# Computing the Euclidean Distance

In [None]:
import pandas as pd
import numpy as np
import os 
import math
import random
import matplotlib.pyplot as plt

### Load a Data Set and Save it as a Pandas DataFrame

We will work with a new data set called "cell2cell." This data set is used to analyze cellular telephone customers and can be used to predict whether a customer will remain with their current telecom service or leave to another.



In [None]:
filename = os.path.join(os.getcwd(), "data","cell2cell.csv")
df = pd.read_csv(filename, header=0)

### Inspect the Data

In [None]:
df.head()

In [None]:
df.dtypes

In [None]:
df.shape

## Euclidean Distance

#### KNN
<p>k-Nearest Neighbors (KNN) is an instance-based learning algorithm. To make a classification for a given unlabeled example $A$, we search the training data for the $k$ nearest neighbors, as defined by some distance metric $d(A,B)$ in which $B$ represents another example. We choose the most common label among the nearest neighbor examples to be our prediction (label) for the unlabeled example.<br>
    
The most commonly used distance metric for KNN is the Euclidean distance.

------------------------------

> [EXPLORE THE MATERIAL]:
- A) Answer these questions using the Euclidean distance notebook:
(i) What is the data set called?
(ii) What kind of learning algorithm is KNN?
(iii) What distance metric is most often used for KNN?
- B) Please extend the Euclidean distance notebook, picking up right after its last sentence.

(Data items)
------------------------------

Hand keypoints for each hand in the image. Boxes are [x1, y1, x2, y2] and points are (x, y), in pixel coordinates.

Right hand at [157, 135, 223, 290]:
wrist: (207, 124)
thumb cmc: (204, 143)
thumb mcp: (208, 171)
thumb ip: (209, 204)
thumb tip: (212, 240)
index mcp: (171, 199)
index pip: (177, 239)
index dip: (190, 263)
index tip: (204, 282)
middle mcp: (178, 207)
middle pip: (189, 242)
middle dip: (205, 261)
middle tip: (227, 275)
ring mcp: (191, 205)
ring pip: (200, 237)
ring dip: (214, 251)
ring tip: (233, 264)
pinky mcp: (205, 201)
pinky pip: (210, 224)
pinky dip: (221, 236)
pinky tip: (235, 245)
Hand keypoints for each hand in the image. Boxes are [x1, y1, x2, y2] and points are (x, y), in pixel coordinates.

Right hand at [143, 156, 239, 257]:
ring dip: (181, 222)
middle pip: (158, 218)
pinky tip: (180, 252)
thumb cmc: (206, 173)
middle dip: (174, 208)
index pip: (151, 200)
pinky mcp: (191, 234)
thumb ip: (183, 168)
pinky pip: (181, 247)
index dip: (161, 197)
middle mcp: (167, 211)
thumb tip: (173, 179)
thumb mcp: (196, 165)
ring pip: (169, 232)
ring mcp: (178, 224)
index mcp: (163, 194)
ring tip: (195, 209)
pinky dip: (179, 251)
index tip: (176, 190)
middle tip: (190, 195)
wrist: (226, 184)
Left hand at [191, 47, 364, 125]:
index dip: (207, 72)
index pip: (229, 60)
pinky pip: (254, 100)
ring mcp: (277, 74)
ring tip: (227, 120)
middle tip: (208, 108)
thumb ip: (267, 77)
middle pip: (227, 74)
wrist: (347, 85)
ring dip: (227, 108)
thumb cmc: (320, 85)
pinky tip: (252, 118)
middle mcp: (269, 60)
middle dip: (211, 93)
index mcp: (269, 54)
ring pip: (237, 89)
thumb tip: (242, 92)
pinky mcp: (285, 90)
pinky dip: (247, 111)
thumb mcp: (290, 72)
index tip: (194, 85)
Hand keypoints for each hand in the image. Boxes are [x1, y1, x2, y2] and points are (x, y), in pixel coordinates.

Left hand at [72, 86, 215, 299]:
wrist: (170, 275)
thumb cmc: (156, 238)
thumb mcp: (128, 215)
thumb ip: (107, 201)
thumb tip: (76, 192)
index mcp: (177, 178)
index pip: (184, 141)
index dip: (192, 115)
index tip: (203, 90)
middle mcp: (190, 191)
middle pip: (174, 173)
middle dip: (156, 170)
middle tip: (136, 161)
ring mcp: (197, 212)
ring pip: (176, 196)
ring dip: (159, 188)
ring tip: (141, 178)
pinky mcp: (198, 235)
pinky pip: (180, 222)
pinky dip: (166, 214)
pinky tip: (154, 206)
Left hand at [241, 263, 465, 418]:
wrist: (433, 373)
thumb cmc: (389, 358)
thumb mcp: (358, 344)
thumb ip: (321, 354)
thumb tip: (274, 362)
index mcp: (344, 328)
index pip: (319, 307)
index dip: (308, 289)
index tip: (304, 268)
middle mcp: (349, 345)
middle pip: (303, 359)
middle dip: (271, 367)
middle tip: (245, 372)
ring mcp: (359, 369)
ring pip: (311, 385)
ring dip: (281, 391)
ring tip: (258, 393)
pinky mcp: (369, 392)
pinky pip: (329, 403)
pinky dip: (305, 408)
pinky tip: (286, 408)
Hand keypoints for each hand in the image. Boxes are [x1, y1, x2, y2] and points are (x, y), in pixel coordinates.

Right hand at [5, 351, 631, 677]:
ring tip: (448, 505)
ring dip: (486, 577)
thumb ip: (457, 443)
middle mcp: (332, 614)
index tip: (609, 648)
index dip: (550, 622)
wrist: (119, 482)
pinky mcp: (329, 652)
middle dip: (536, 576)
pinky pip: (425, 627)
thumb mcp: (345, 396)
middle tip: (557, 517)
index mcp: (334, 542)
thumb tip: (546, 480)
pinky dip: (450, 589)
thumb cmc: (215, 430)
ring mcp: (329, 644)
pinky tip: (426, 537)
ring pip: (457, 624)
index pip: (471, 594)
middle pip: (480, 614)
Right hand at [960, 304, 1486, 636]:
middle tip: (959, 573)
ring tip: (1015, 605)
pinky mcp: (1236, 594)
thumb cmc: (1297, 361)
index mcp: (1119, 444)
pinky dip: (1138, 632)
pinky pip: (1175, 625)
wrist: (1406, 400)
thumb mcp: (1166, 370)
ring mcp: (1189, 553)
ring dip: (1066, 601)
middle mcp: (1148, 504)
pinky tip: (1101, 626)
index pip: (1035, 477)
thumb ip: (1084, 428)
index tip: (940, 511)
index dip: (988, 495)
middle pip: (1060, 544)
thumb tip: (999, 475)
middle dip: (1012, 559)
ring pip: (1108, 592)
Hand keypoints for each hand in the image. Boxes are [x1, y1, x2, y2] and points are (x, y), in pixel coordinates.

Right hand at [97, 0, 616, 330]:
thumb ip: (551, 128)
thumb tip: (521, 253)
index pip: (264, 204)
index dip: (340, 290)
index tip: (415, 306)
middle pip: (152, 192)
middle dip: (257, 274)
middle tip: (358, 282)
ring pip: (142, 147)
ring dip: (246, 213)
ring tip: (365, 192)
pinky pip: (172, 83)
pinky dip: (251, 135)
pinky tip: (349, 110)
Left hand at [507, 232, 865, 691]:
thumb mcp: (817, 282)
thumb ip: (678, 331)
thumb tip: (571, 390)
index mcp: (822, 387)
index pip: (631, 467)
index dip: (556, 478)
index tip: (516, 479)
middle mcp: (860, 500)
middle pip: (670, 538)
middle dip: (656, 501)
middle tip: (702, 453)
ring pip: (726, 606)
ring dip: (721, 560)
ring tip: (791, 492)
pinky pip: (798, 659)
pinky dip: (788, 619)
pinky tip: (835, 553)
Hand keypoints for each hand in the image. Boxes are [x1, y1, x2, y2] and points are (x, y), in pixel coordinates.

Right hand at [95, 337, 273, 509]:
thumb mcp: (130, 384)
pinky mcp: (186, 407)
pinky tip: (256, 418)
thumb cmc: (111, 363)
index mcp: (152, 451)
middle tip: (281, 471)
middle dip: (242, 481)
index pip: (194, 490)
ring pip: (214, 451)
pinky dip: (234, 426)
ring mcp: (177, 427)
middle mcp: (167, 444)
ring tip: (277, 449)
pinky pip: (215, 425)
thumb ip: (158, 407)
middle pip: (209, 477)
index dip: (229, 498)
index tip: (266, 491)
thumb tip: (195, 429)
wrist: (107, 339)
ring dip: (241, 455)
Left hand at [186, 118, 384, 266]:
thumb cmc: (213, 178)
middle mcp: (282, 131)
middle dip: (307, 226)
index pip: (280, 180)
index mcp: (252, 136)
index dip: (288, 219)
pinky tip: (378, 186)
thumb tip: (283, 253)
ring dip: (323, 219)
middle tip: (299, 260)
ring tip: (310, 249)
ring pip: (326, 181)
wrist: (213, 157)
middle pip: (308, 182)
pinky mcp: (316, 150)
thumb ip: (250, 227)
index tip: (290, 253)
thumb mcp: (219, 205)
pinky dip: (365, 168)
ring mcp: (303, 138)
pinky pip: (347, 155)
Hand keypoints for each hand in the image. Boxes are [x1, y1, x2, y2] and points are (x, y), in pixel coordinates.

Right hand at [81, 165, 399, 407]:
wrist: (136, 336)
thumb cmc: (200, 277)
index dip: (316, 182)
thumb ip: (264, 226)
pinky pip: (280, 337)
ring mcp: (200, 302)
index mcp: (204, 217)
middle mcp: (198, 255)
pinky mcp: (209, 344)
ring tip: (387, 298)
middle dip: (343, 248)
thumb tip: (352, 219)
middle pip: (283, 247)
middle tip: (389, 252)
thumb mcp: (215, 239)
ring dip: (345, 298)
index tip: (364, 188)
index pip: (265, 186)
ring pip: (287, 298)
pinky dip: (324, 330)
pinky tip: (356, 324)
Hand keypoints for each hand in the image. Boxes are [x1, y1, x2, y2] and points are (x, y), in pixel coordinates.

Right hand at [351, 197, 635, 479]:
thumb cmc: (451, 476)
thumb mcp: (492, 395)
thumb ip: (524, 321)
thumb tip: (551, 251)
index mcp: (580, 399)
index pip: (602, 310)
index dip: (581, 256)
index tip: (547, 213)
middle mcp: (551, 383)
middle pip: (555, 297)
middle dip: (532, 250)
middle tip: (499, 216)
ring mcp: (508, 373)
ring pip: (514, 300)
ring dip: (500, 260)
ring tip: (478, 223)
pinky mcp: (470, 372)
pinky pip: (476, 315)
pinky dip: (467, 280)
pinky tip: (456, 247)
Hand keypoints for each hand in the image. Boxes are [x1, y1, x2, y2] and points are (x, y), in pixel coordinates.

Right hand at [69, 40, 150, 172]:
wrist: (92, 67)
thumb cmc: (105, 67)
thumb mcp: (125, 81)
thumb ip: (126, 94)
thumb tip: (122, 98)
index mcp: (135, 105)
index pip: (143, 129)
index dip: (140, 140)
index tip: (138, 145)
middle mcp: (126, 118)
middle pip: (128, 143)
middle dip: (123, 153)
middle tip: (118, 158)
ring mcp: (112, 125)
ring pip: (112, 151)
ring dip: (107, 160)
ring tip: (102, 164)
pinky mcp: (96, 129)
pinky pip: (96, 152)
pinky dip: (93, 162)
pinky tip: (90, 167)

------------------------------

> [EXPECTED OUTPUTS]:
- A)
(i) cell2cell
(ii) An instance-based learning algorithm
(iii) The Euclidean distance

- B)
#### Euclidean Distance

For two n-dimensional, real-valued vectors $A,B \in \mathbb{R}^n$, the Euclidean distance $eud$ is defined as:

$$ eud(A, B) = \sqrt{\sum_{i=1}^{n}{(B_i-A_i)^2}}$$


Euclidean distance finds the distance between two vectors of the same length. In this formula, $A_i$ is the $ith$ coordinate of vector $A$, and $B_i$ is the $ith$ coordinate of vector $B$.


Let's relate this to a dataset. Let's think of the vectors $A$ and $B$ as being two examples (rows) in a dataset. 

Let $A = <x^a_1,...x^a_n>$ be a $n$-dimensional vector ($x^a_i$ is the $ith$ feature in example $A$ and $n$ is the total number of features). 

Then for two vectors (examples) $A$ and $B$ the Euclidean distance is defined as:<br><br>
<center>$eud(A, B) = \sqrt{(x^b_1-x^a_1)^2+ (x^b_2-x^a_2)^2+...+(x^b_n-x^a_n)^2} = \sqrt{\sum\limits_{i=1}^n (x^b_i-x^a_i)^2}$
</center>
<br><br>
</p>


To visualize KNN, you can picture plotting the examples (also called data points) in our dataset and finding the distance between them. Let's create a visualization to see how we plot examples and find the distance between each example.

To easily visualize this, let's plot two examples from DataFrame `df`. Note that each example contains many features, but to make this visualization even simpler, we will work with two dimensions (that is, two features). 

Euclidean distance is best used to calculate the distance between vectors containing numerical values. Therefore, we will choose two features that have numerical values.

Let us use row 0 and row 4 in DataFrame `df` and focus on features `HandsetModels` and `AgeHH1`. Run the code below to examine the two examples we will be plotting.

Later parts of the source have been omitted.